→ PASSAGE TO READ
┏━━
The four Gospels contain somewhat different accounts of the Resurrection of Jesus.

There are differing details about how many women go to the tomb—just Mary Magdalene in John, Mary along with others in Matthew, Mark, and Luke. There are different numbers of angels reported at the tomb—one in Matthew and Mark, two in Luke and John. The sequence of whom Jesus appeared to differs somewhat in the various Gospels. Then there’s the question of where Jesus appeared—in Galilee according to Matthew and Mark, or around Jerusalem according to Luke.

What should we do about these (and other) variations—or even discrepancies—between the Resurrection accounts?

We might try to harmonize them, coming up with an ordered and comprehensive list of events from Jesus’s rising from the dead through his various appearances to his ascension. Some have done with, with varying degrees of persuasiveness.1

On the other hand, we need to be aware that while the Gospels testify to historical events, they are filtered through the memories of those who were there and those who recorded these memories in writing, possibly at second hand. The variations of detail about Jesus’s Resurrection are precisely the sort that are typically found in eyewitness accounts of real events, and suggest that there was no collusion between witnesses.
┗━━
[Data excerpts]
┏━━
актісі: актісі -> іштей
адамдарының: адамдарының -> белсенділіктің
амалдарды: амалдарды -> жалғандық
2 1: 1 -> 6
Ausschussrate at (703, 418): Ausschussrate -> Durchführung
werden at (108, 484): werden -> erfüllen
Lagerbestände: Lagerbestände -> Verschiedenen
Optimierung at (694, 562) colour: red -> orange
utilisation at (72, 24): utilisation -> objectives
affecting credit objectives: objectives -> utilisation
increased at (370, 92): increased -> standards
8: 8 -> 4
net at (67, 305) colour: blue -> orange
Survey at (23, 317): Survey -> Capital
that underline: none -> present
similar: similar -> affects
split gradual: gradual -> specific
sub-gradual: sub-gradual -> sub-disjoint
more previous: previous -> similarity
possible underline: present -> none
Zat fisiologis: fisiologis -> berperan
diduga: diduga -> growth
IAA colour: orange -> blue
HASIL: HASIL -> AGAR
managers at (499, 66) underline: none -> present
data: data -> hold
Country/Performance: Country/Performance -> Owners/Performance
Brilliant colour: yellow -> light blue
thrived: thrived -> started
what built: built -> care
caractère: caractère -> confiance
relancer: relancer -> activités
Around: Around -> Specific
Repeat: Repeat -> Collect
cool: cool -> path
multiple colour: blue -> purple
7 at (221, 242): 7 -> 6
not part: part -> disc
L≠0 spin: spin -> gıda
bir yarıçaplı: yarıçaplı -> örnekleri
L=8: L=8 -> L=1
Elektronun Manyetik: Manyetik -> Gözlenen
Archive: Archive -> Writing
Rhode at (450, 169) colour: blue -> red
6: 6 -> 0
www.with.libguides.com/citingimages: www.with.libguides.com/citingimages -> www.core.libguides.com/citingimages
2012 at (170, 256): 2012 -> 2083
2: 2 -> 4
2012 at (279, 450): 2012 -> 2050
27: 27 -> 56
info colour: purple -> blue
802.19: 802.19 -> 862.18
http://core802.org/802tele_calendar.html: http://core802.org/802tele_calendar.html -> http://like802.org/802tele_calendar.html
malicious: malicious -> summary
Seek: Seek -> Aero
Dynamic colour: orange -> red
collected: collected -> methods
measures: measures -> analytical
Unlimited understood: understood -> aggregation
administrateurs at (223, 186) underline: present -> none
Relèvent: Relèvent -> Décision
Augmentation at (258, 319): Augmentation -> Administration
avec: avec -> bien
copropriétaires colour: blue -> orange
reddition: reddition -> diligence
┗━━
→ INSTRUCTIONS FOR THE TASK
In the passage on the Gospel accounts of the Resurrection, how many angels does Luke report at the tomb?

→ FINAL RESULT
Two.